国内では,心疾患,てんかん,脳血管疾患が健康起因交通事故の三大要因となっており,意識消失などのドライバーの体調異常に起因した事故は,死亡や重症事故に繋がりやすいことから,事故予防が急務となっている。
体調異常を検知する技術として,DMSのカメラ映像から体調異常時の姿勢崩れを検知する技術がある一方,運転姿勢を保ったまま意識を消失するなどの姿勢崩れを伴わない場合も約50%(同社推定)あり,その対策が課題となっているという。
今回同社は,ドライバーの顔映像から,脈動に応じた血液流量の変化から生じる肌の明るさの微小な変化を抽出し,脈拍数脈拍間隔,脈の強弱,血圧の変化など複数の生体情報を推定できる独自AIを開発。従来では困難だった,DMSのカメラ映像を用いた生体情報の推定を実現しているとする。

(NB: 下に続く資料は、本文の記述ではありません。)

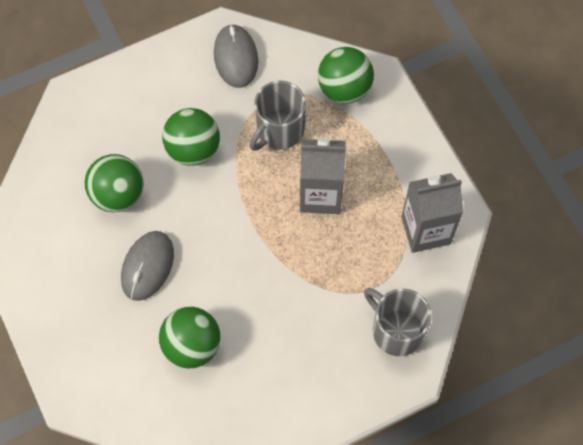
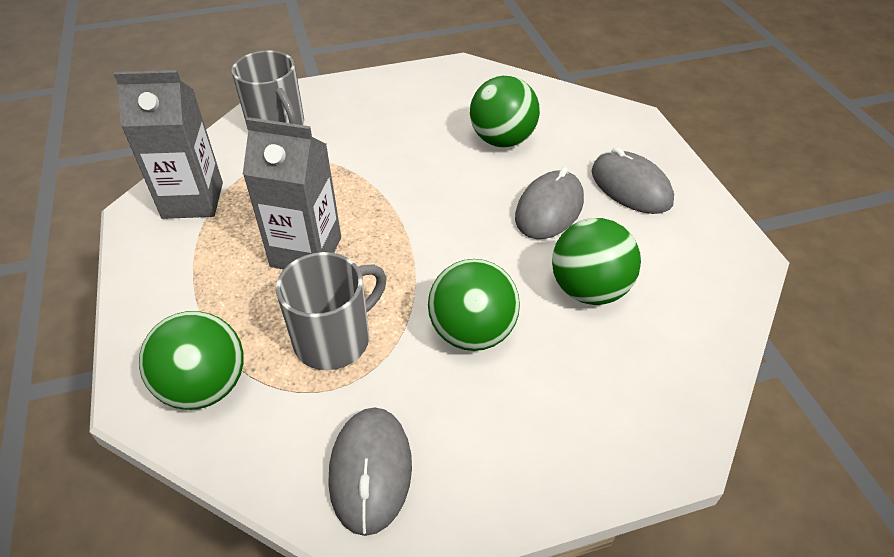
camera: 170 degrees left, 20 degrees down
none -> grey mouse [592,147,674,214]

この開発では,走行中でも顔の動きを安定して追尾するフェイストラッキング技術に加え,顔の複数カ所の肌の明るさ変化を分析して,車両の振動やドライバーの動き,車内に入り込む光の変動などの外乱要素を推定し,その影響を抑制する技術により,運転中の検出精度97%を実現。カメラによる非接触生体センシングにより,腕時計型の計測機装着などの煩わしさを軽減した。
また,体調異常時におけるさまざまな生体情報の変化から,同社AI技術「Maisart」により独自の特徴量を算出して体調異常を検知。心疾患による発作発生では,95.2%の精度で検知が可能だとしている。
生体情報を用いることで,体調異常で意識を失った際に姿勢崩れを起こさないドライバーに対しても体調異常の検知漏れを回避し,体調異常発生後3秒までの検知率は70%以上を実現。早期に体調異常を検知することで,自動停車するなどの対策が可能だという。
同社は大学病院との連携により患者データを蓄積しており,このデータを用いた検証および実車走行での評価・改善を進め,2025年以降の製品化を目指しているとする。